Data excerpts:
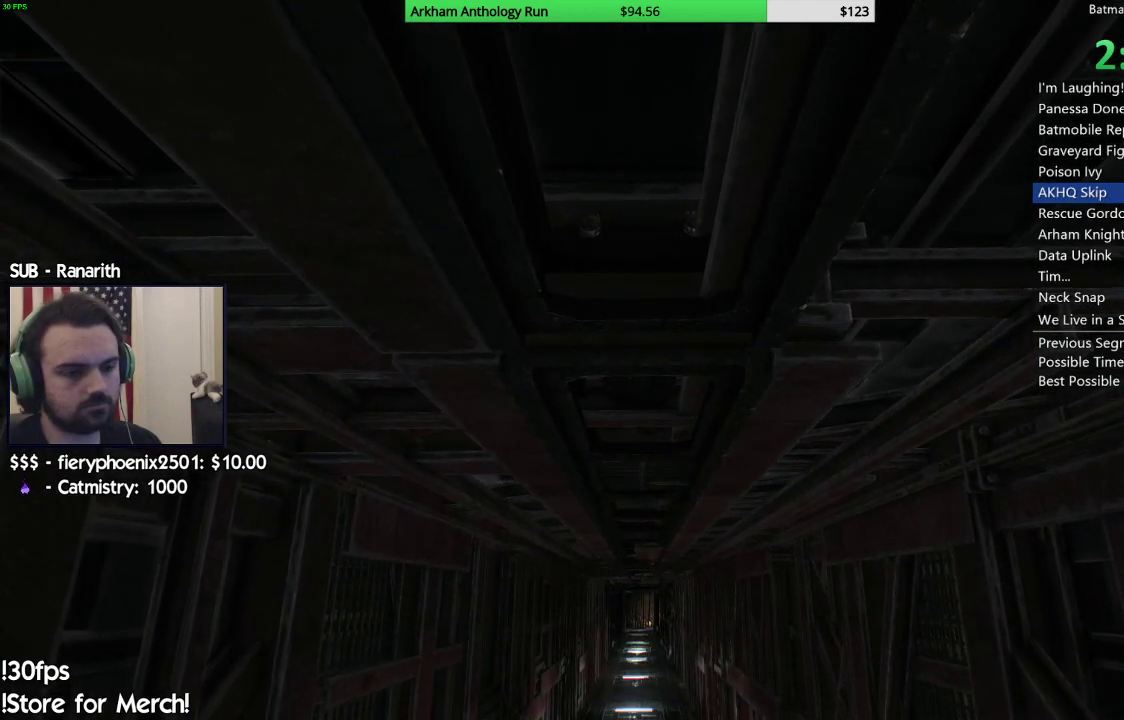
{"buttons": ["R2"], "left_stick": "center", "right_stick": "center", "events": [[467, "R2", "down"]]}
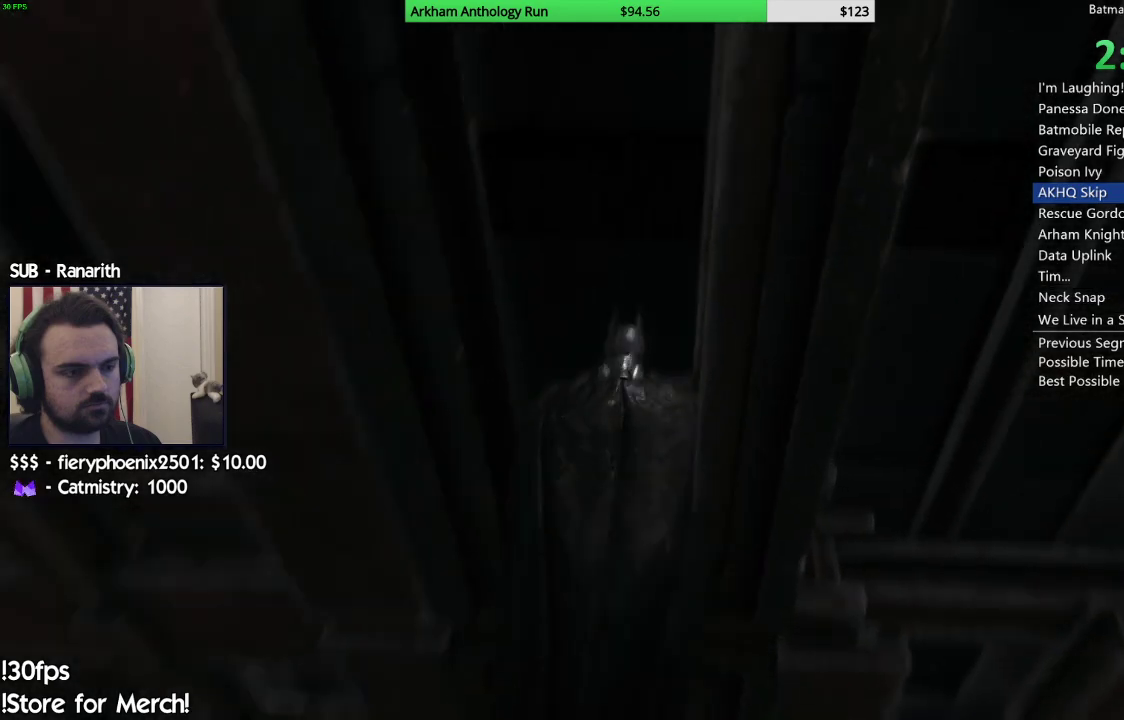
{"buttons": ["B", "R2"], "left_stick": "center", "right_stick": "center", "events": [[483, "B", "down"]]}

...

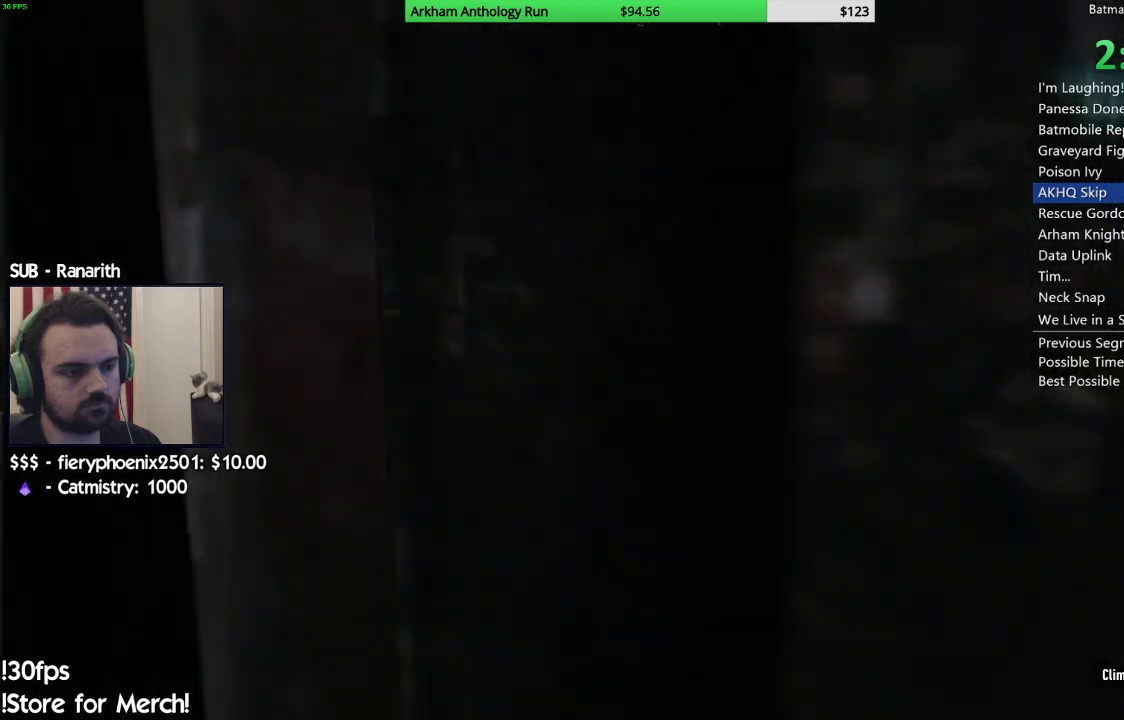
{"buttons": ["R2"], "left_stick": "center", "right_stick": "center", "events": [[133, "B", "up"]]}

Your task: Could you state how many lines above include the word "down"? Reply with that number alone.

Task answer: 2